Task details -
Quote the entries below verbatim, beginning with their first line and continuing through the line that contains "list Methoden zur", with that line included.

Extracted material -

________________

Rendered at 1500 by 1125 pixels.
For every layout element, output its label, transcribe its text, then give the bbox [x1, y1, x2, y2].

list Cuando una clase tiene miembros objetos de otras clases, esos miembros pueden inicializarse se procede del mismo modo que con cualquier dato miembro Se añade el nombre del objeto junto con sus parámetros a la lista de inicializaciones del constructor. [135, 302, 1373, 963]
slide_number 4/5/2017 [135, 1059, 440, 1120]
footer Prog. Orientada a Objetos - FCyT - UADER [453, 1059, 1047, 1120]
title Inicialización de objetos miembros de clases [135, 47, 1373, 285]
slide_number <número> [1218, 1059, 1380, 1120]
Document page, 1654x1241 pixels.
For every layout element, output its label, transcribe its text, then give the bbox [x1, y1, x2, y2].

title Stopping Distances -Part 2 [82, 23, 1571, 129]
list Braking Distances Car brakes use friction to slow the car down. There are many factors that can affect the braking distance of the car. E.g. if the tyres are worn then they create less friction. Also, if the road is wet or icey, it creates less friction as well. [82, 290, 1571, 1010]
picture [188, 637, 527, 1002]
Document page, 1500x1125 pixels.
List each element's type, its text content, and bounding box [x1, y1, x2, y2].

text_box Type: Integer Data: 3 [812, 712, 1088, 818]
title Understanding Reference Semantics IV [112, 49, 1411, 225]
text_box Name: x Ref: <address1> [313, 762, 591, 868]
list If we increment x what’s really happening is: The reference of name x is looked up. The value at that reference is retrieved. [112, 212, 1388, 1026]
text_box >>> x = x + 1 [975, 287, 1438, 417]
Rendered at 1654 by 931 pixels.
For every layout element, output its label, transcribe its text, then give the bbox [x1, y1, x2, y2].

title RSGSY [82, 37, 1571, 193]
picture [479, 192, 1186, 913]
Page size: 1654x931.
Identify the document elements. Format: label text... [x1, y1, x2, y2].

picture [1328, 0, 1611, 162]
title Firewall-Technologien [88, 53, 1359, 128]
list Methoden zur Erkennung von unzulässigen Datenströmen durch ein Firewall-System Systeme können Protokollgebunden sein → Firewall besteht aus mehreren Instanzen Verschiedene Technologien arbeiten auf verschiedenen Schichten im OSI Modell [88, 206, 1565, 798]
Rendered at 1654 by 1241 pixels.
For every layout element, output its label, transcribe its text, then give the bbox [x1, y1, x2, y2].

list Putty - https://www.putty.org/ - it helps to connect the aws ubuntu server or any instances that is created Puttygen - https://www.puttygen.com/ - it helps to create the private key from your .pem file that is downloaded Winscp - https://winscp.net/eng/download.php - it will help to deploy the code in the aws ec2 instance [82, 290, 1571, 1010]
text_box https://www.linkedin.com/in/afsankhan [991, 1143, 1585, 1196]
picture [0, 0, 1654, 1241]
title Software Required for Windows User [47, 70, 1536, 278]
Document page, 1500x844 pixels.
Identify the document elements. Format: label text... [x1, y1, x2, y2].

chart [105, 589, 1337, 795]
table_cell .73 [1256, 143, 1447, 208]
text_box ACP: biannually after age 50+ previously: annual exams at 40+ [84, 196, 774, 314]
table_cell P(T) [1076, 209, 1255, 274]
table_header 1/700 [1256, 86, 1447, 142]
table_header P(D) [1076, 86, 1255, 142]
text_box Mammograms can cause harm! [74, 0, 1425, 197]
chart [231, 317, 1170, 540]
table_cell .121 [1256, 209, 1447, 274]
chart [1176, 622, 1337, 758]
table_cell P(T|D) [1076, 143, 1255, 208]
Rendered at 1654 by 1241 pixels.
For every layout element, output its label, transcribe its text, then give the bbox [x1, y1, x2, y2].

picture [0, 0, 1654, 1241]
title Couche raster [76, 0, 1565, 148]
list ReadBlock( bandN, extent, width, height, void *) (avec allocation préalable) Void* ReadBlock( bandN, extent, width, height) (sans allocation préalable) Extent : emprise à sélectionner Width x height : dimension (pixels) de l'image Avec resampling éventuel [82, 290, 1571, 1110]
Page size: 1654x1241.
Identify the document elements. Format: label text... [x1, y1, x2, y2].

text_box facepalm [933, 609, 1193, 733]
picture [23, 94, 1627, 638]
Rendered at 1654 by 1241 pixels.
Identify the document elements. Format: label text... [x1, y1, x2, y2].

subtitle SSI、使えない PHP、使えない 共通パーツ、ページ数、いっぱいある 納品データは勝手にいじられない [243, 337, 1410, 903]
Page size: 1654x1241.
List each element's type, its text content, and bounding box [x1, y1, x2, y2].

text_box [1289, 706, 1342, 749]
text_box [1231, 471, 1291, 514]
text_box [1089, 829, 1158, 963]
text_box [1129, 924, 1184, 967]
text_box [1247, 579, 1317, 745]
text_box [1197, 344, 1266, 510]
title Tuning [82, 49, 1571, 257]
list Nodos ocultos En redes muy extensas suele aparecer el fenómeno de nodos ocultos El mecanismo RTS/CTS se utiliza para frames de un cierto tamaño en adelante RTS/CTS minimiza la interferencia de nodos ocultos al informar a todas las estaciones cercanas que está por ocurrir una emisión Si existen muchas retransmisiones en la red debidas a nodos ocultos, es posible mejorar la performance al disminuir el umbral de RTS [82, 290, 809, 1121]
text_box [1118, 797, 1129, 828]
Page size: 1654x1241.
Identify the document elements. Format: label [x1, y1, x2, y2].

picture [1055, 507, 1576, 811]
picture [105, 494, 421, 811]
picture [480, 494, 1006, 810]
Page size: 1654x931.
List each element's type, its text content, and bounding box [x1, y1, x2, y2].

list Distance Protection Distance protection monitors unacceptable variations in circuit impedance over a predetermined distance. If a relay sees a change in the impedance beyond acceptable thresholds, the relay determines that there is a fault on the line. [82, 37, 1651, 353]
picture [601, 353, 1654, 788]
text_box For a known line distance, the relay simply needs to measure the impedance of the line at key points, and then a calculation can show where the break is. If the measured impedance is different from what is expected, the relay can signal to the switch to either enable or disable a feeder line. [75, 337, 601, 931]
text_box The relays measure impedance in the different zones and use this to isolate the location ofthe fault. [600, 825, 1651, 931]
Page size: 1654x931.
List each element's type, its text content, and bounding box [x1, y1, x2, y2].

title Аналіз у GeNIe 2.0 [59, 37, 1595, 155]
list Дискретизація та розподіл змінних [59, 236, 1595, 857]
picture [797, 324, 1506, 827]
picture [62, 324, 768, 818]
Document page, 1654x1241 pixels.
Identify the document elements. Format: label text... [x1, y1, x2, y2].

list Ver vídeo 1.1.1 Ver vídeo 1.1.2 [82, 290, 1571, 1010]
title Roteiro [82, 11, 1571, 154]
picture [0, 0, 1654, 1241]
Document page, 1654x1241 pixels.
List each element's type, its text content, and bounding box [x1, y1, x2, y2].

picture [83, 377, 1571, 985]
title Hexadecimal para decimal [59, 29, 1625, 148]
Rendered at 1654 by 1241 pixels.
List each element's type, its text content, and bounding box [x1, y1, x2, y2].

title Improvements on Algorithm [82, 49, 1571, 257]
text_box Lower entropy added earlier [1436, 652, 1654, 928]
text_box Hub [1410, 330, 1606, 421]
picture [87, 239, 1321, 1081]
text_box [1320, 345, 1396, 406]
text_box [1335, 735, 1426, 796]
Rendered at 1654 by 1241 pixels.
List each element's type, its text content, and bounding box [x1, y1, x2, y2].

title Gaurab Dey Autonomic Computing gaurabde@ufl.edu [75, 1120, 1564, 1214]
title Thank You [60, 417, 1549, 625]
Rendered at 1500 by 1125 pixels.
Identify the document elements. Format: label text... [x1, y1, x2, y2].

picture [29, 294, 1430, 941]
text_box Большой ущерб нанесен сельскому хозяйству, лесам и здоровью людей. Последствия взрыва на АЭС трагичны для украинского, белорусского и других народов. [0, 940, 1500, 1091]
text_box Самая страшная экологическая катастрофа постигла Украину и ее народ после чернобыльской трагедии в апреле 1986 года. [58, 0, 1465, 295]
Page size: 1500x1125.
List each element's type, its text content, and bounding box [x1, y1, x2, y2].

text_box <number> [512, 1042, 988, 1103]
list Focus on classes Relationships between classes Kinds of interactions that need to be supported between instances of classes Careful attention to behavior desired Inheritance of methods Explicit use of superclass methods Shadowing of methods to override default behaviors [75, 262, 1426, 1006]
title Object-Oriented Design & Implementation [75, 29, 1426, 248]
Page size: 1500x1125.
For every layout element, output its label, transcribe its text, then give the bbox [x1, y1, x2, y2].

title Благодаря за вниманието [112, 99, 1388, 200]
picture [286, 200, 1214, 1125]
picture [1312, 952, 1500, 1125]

________________

Answer to this task -
Rendered at 1500 by 1125 pixels.
For every layout element, output its label, transcribe its text, then give the bbox [x1, y1, x2, y2].

list Cuando una clase tiene miembros objetos de otras clases, esos miembros pueden inicializarse se procede del mismo modo que con cualquier dato miembro Se añade el nombre del objeto junto con sus parámetros a la lista de inicializaciones del constructor. [135, 302, 1373, 963]
slide_number 4/5/2017 [135, 1059, 440, 1120]
footer Prog. Orientada a Objetos - FCyT - UADER [453, 1059, 1047, 1120]
title Inicialización de objetos miembros de clases [135, 47, 1373, 285]
slide_number <número> [1218, 1059, 1380, 1120]
Document page, 1654x1241 pixels.
For every layout element, output its label, transcribe its text, then give the bbox [x1, y1, x2, y2].

title Stopping Distances -Part 2 [82, 23, 1571, 129]
list Braking Distances Car brakes use friction to slow the car down. There are many factors that can affect the braking distance of the car. E.g. if the tyres are worn then they create less friction. Also, if the road is wet or icey, it creates less friction as well. [82, 290, 1571, 1010]
picture [188, 637, 527, 1002]
Document page, 1500x1125 pixels.
List each element's type, its text content, and bounding box [x1, y1, x2, y2].

text_box Type: Integer Data: 3 [812, 712, 1088, 818]
title Understanding Reference Semantics IV [112, 49, 1411, 225]
text_box Name: x Ref: <address1> [313, 762, 591, 868]
list If we increment x what’s really happening is: The reference of name x is looked up. The value at that reference is retrieved. [112, 212, 1388, 1026]
text_box >>> x = x + 1 [975, 287, 1438, 417]
Rendered at 1654 by 931 pixels.
For every layout element, output its label, transcribe its text, then give the bbox [x1, y1, x2, y2].

title RSGSY [82, 37, 1571, 193]
picture [479, 192, 1186, 913]
Page size: 1654x931.
Identify the document elements. Format: label text... [x1, y1, x2, y2].

picture [1328, 0, 1611, 162]
title Firewall-Technologien [88, 53, 1359, 128]
list Methoden zur Erkennung von unzulässigen Datenströmen durch ein Firewall-System Systeme können Protokollgebunden sein → Firewall besteht aus mehreren Instanzen Verschiedene Technologien arbeiten auf verschiedenen Schichten im OSI Modell [88, 206, 1565, 798]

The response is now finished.